(WORK TASK): After locating the line with "600-699 = | D |" in the records below, print it and every line after it exactly.

*** Opening RECORDS SUPPLIED ***

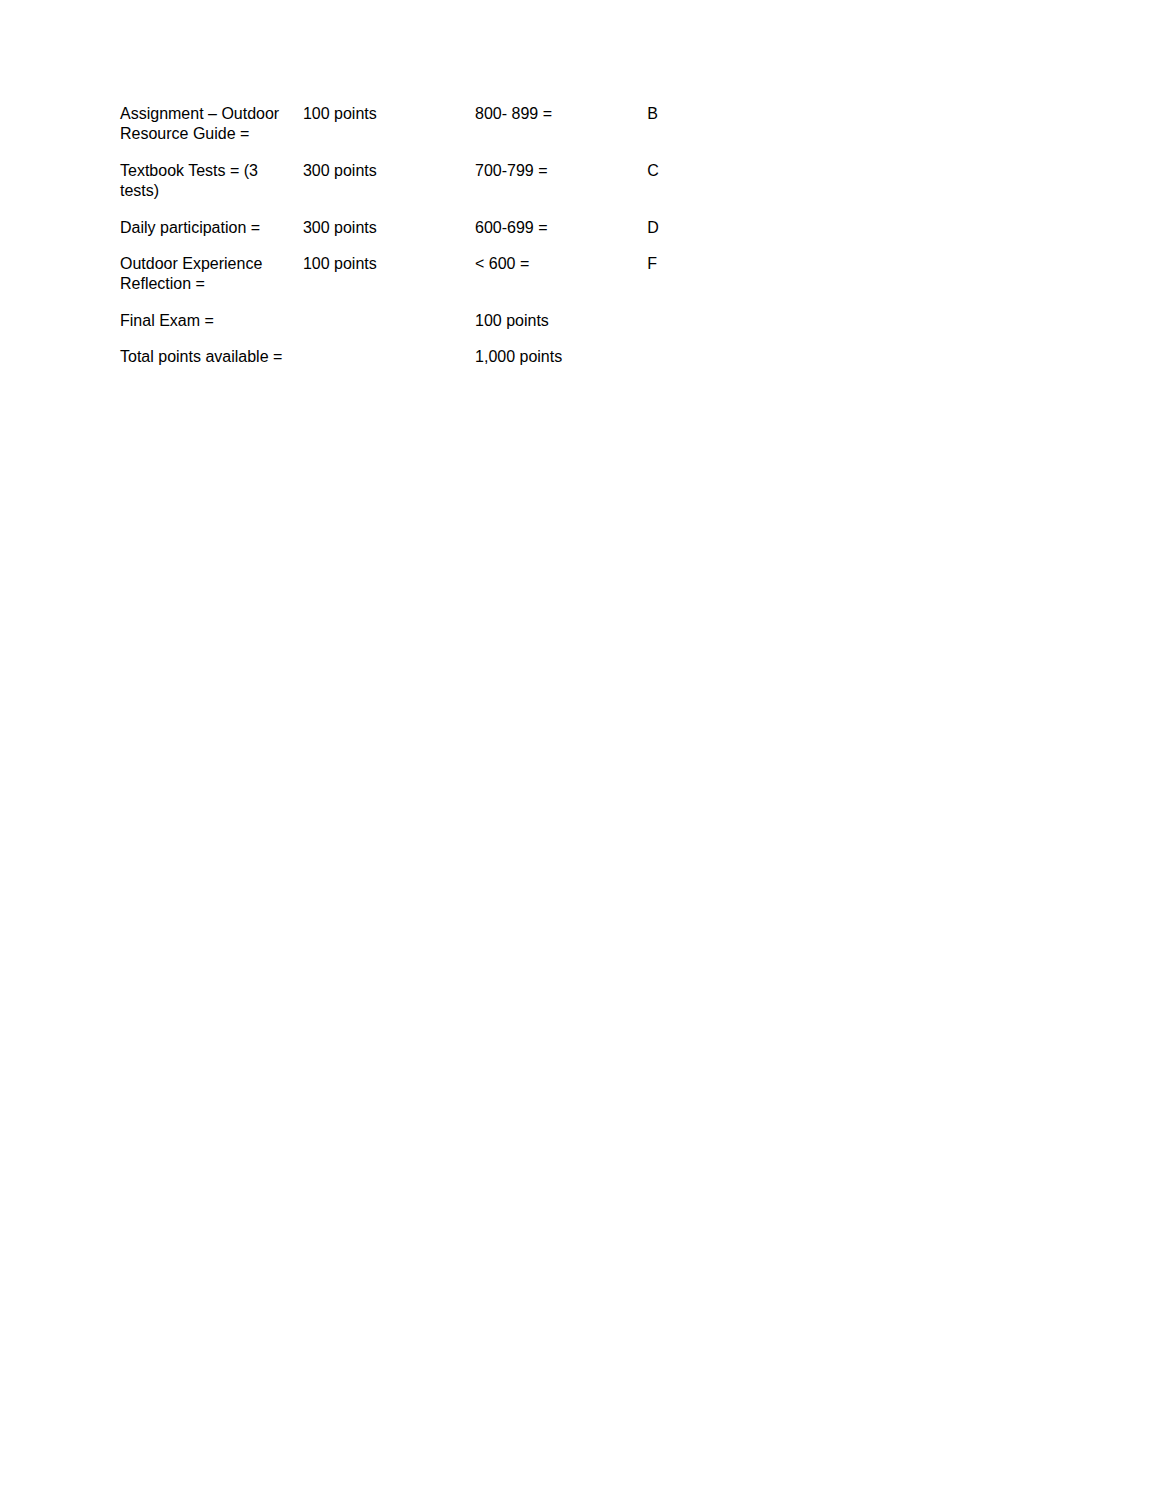| Assignment – Outdoor Resource Guide = | 100 points | 800- 899 = | B |
| Textbook Tests = (3 tests) | 300 points | 700-799 = | C |
| Daily participation = | 300 points | 600-699 = | D |
| Outdoor Experience Reflection = | 100 points | < 600 = | F |
| Final Exam = | | 100 points | |
| Total points available = | | 1,000 points | |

*** Closing RECORDS SUPPLIED ***

(RESPONSE AREA):
| Daily participation = | 300 points | 600-699 = | D |
| Outdoor Experience Reflection = | 100 points | < 600 = | F |
| Final Exam = | | 100 points | |
| Total points available = | | 1,000 points | |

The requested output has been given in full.